SHORT PROBLEM
Return the data from the line containing "order: Poales" through the line containing "name author: Schult.", copying each line exactly and including both end lines.

SOURCE MATERIAL
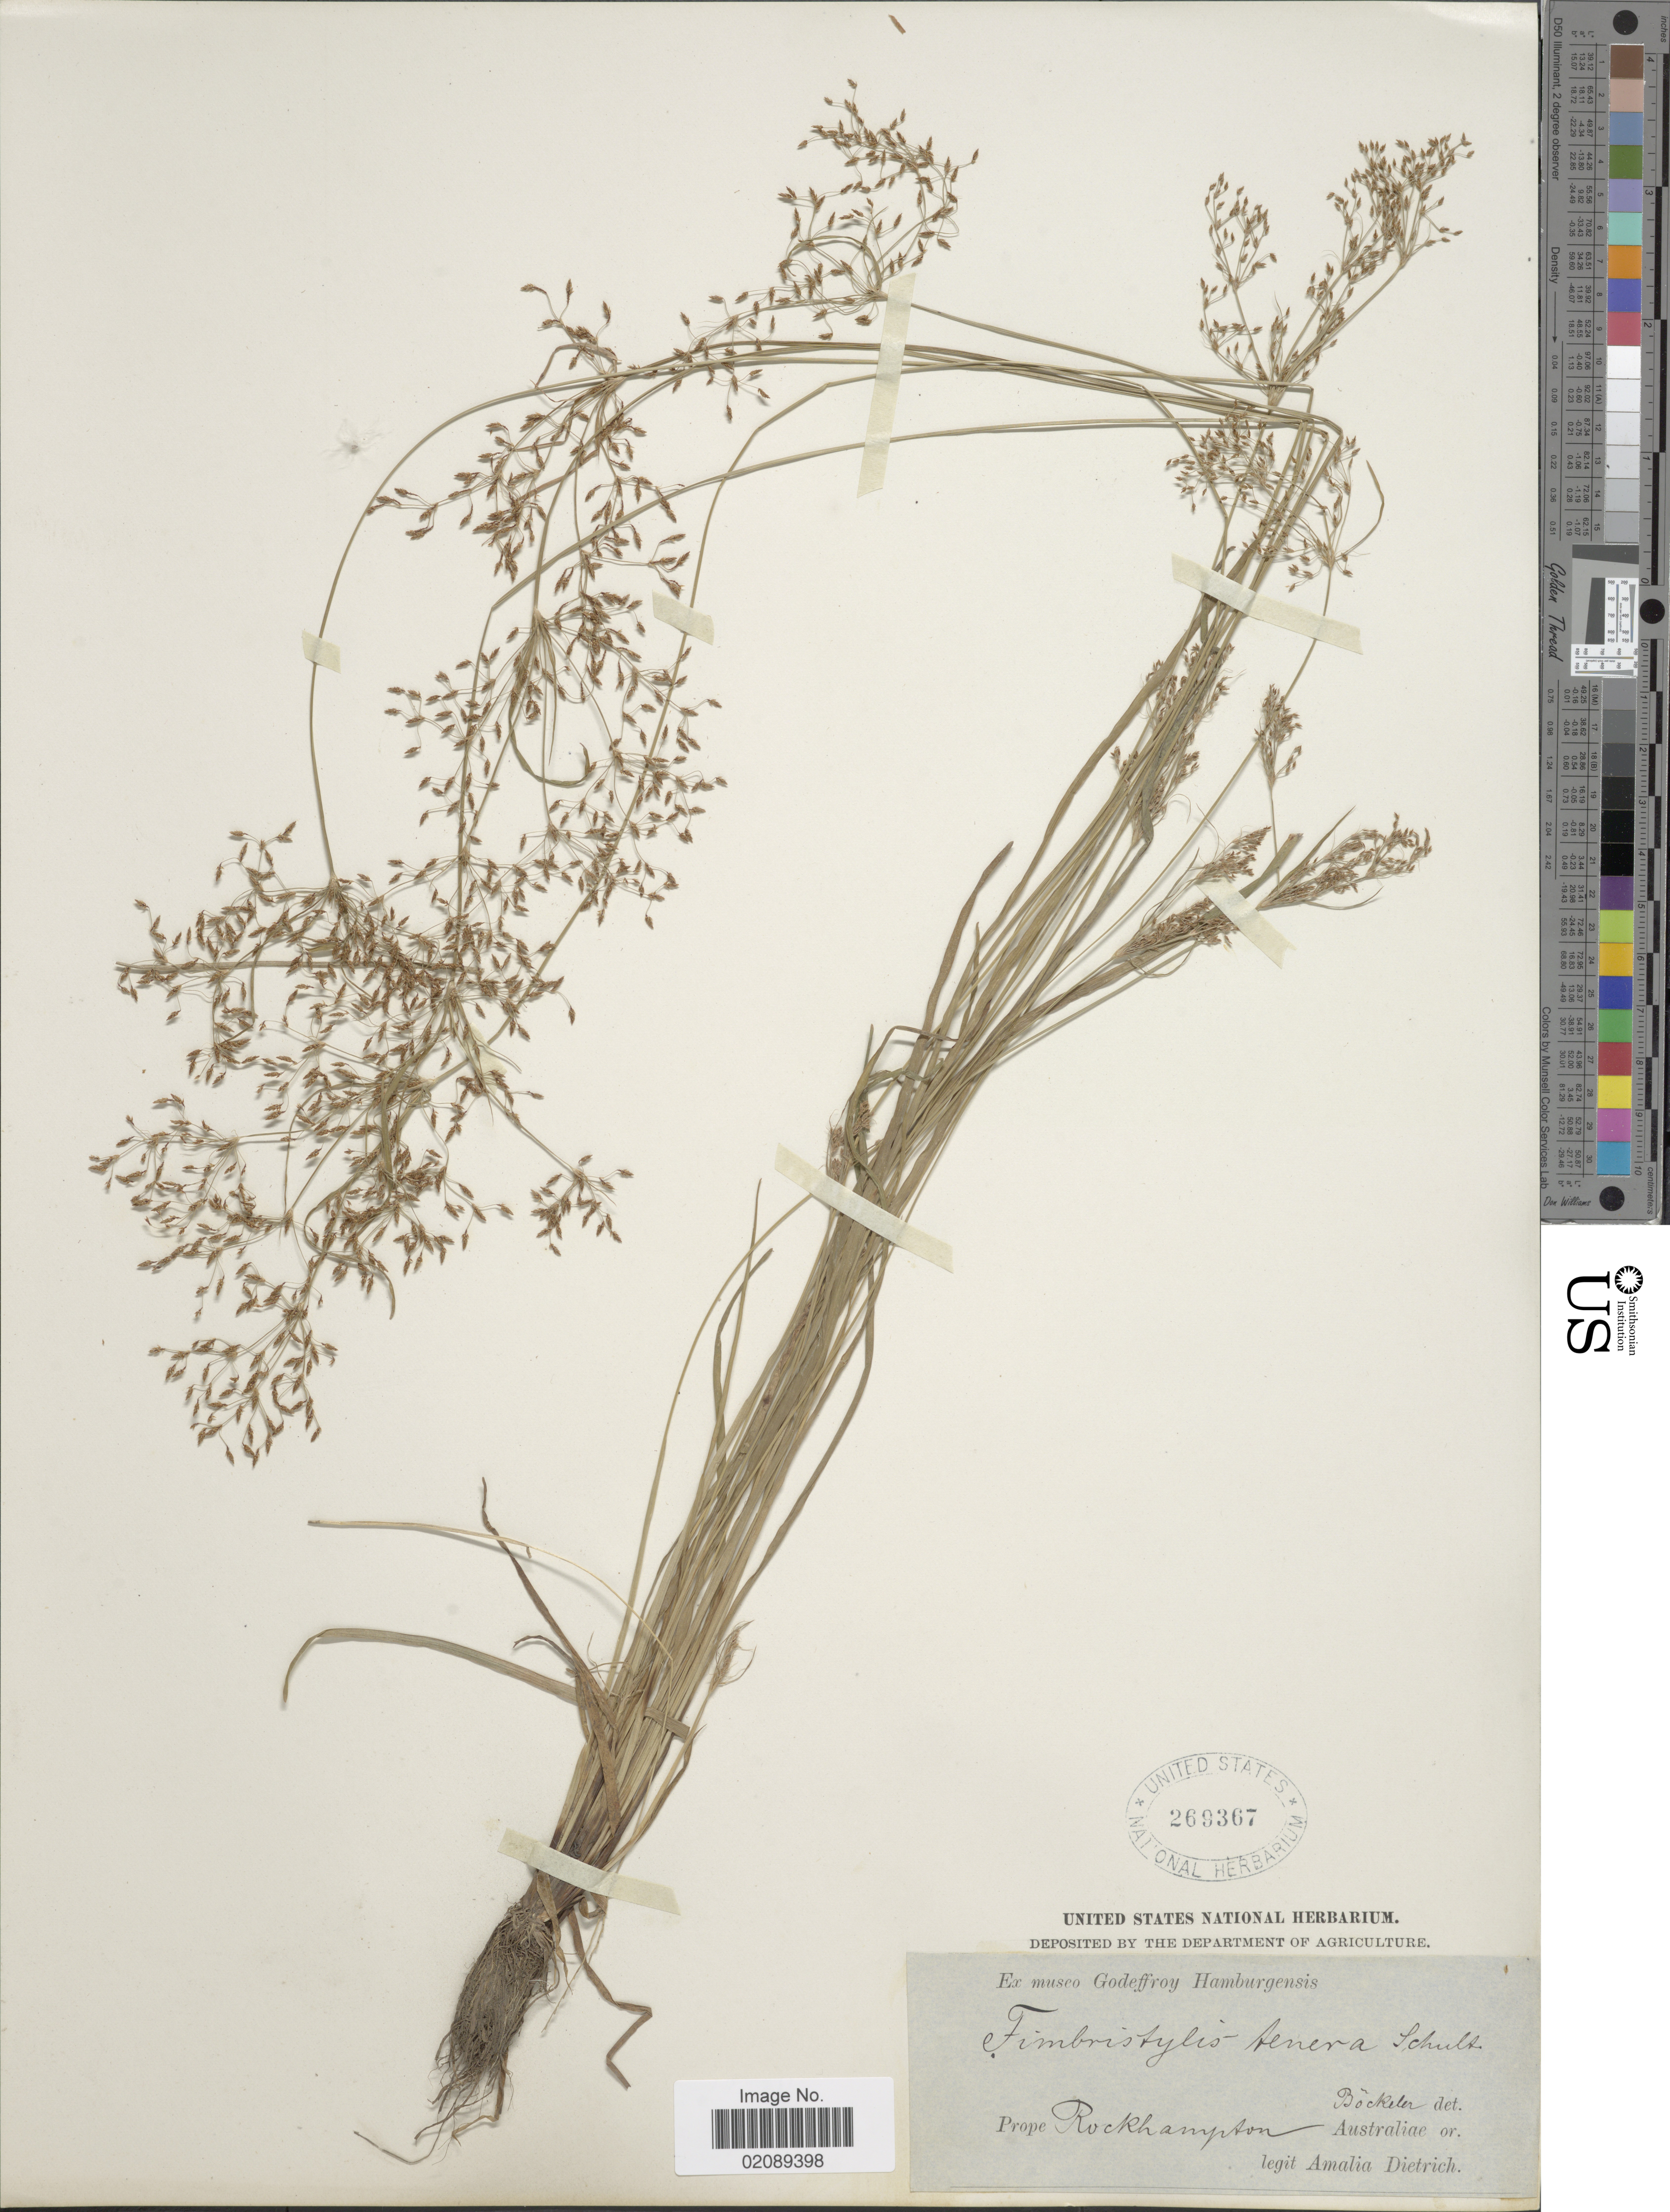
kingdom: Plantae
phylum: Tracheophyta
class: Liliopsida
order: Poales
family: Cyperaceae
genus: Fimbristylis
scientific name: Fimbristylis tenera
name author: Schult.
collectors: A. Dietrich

---

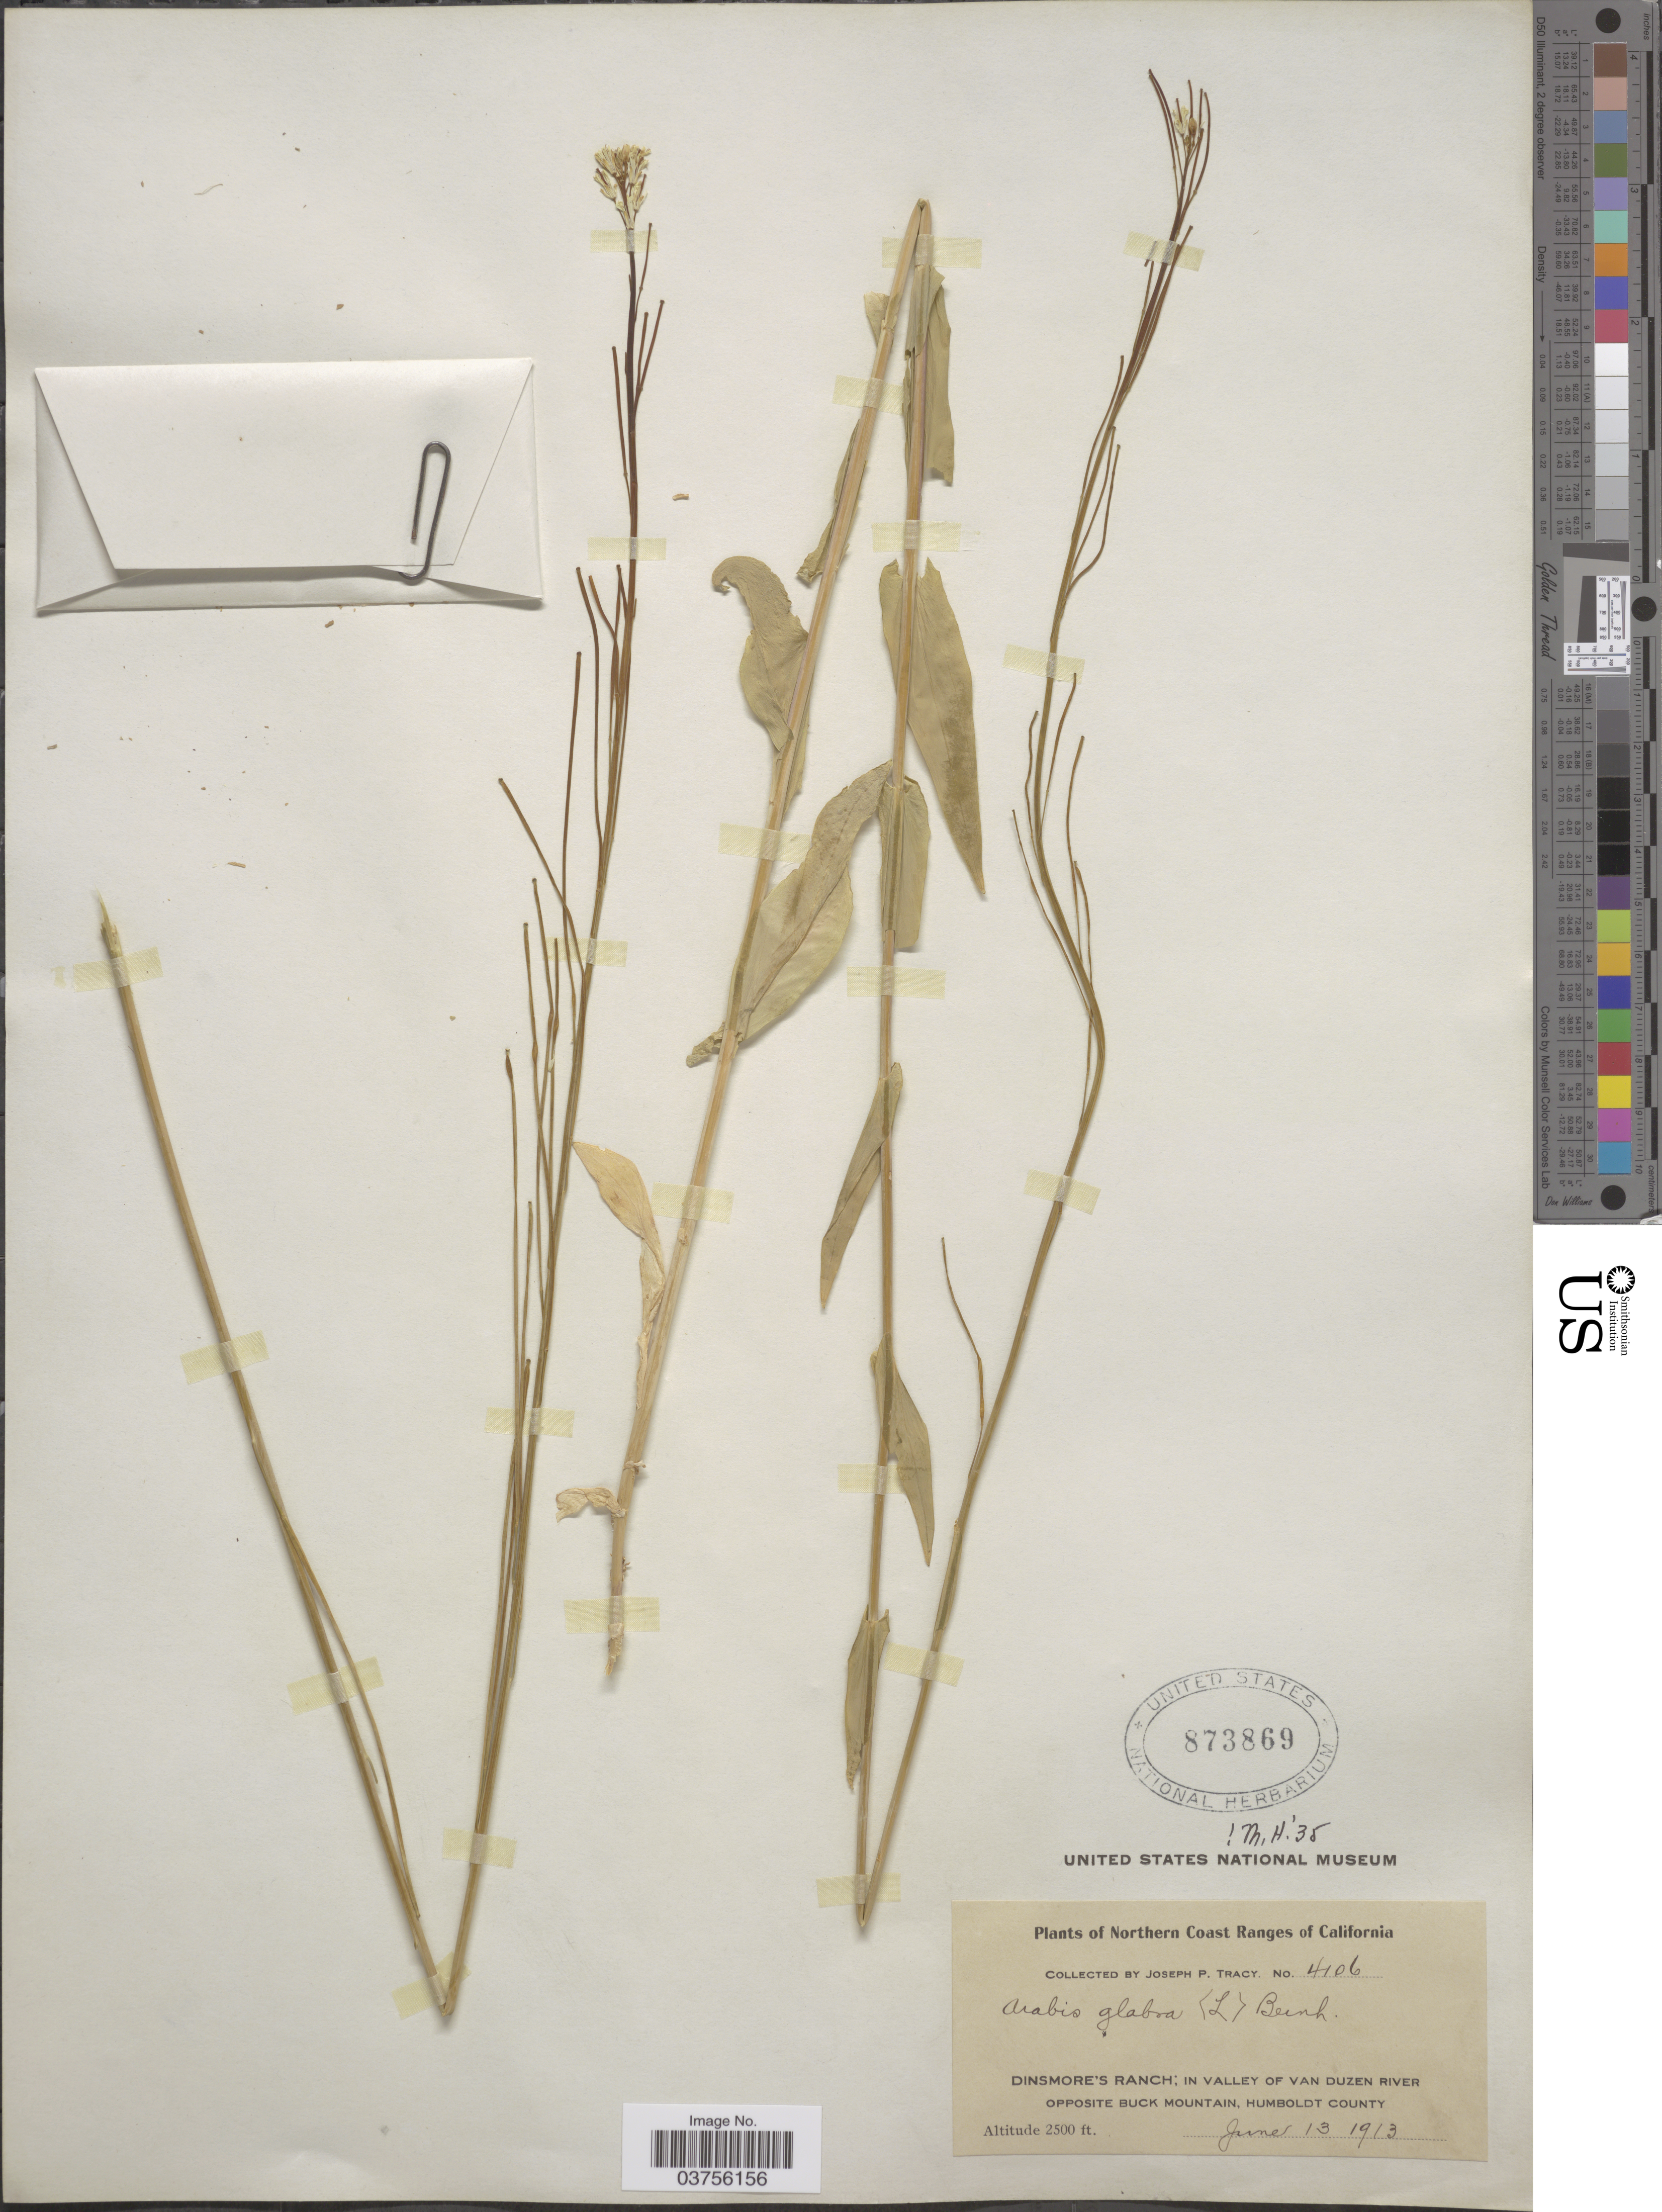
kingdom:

FINAL RESULT
order: Poales
family: Cyperaceae
genus: Fimbristylis
scientific name: Fimbristylis tenera
name author: Schult.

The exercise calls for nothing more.